Action item => Extract all the text from the records below, reproducing each line verbatim and omitting the pictures.

(Source material Opens)

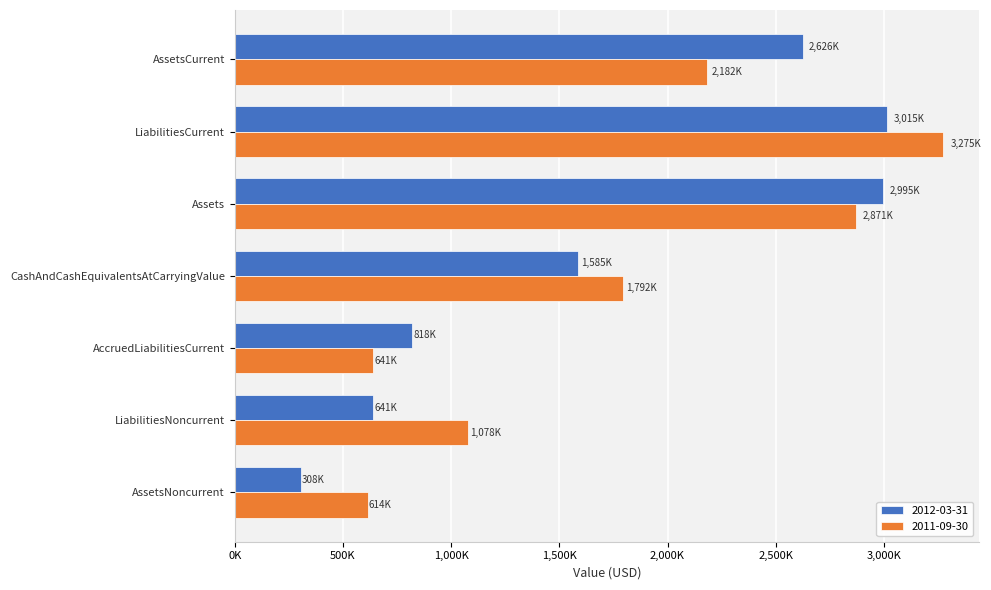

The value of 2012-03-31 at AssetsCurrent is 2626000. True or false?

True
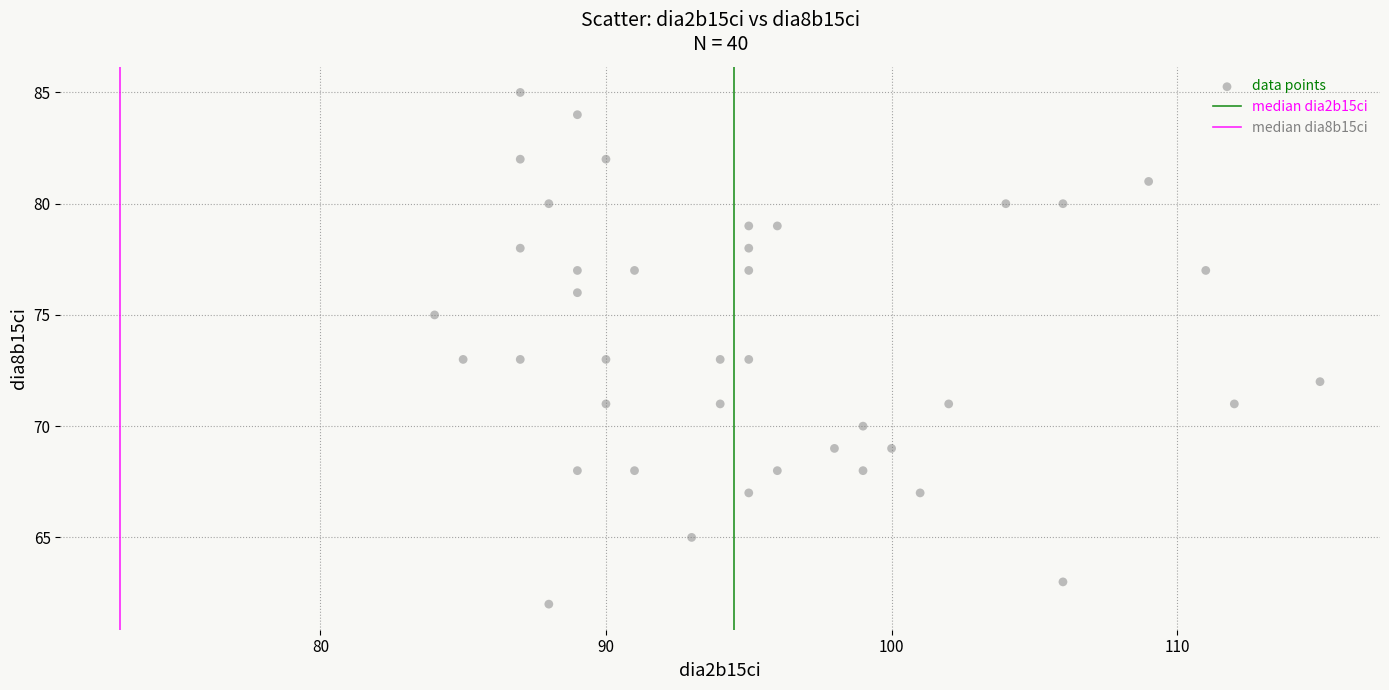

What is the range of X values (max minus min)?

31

(Source material Closes)

Exercise result =>
The value of 2012-03-31 at AssetsCurrent is 2626000. True or false?

True

What is the range of X values (max minus min)?

31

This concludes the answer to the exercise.